From Newsletter to Newspaper

Atlanta Art Workers Coalition staff members Julia Fenton and Dan Talley were particularly interested in expanding the coalition’s modest newsletter begun the previous year into a legitimate publication for the second volume. Thus the Atlanta Art Workers Coalition Newspaper was established in the bimonthly, tabloid-size format that the publication would maintain for the next 24 years. As Founding Editors, Fenton and Talley shared a mission to cover art in the Southeast region within a broader national or international context.

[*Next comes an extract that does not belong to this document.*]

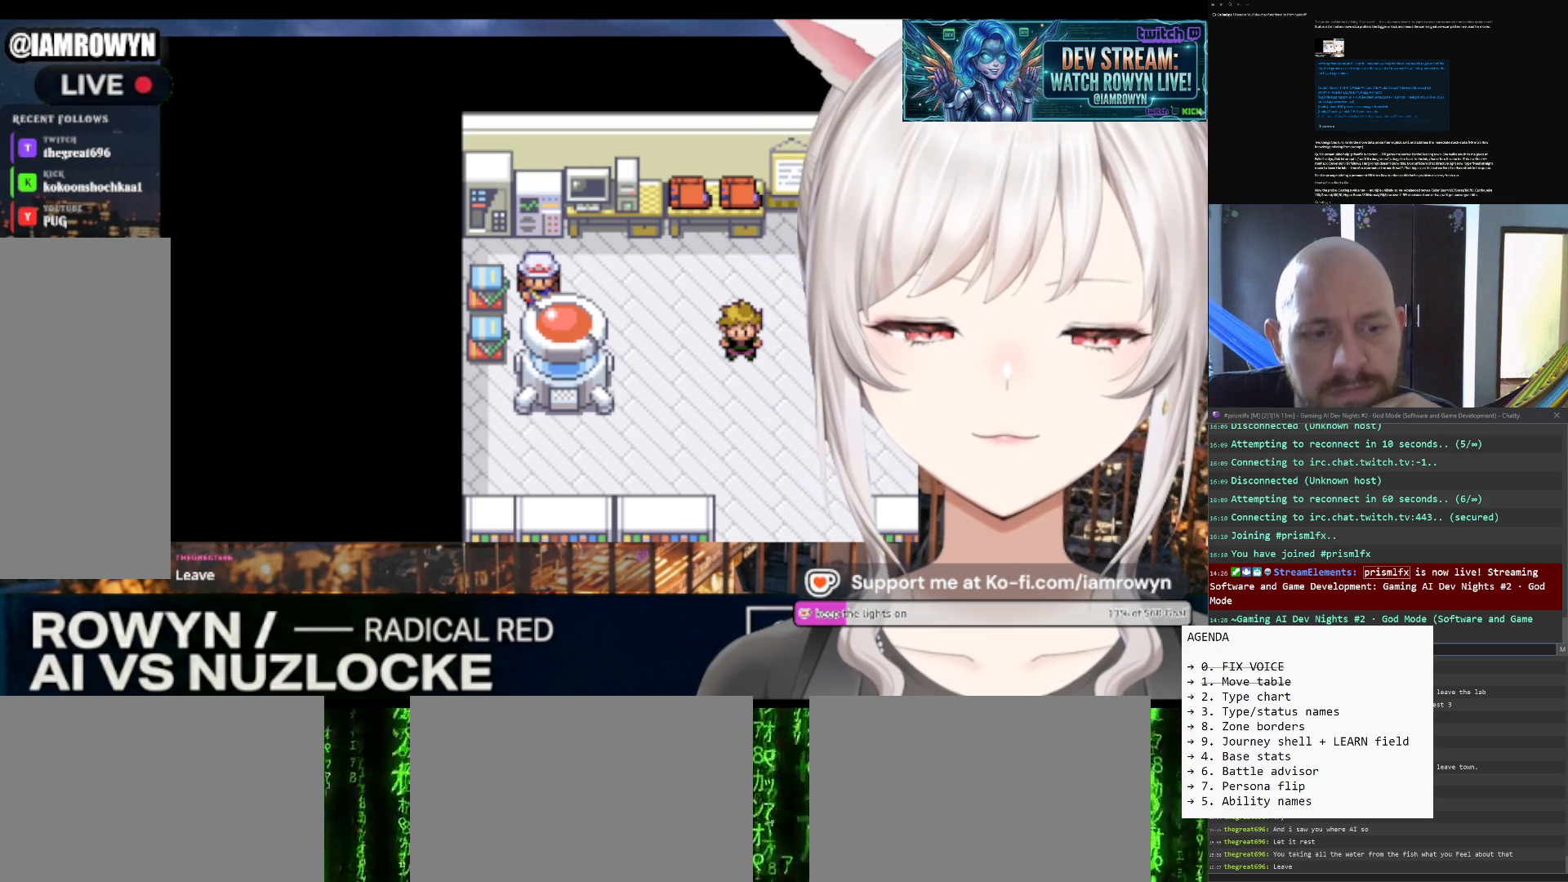
{"buttons": ["DPAD_RIGHT"], "events": []}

They did so by running “Artist to Artist” interviews along with articles on the controversial “Artists in Georgia” exhibition at the High Museum of Art, the Arts Festival of Atlanta (see photo), and, less close to home, performance art in Southern California. The newspaper also expanded the information sections from the original newsletter, running an extensive listing of Atlanta gallery opportunities and a special issue on funding guest edited by Gary Sipe, which included an article on Jimmy Carter’s CETA employment program and the American Artists Congress. Also published were the first Artist’s Pages, in which chosen artists such as Marcia Cohen were given a page of the newspaper to turn into an original work of art, and a call for writers to accommodate the newspaper’s growing needs. Already active as a volunteer, future Associate Editor and current Surviving columnist Barbara Schreiber made her writing debut that year.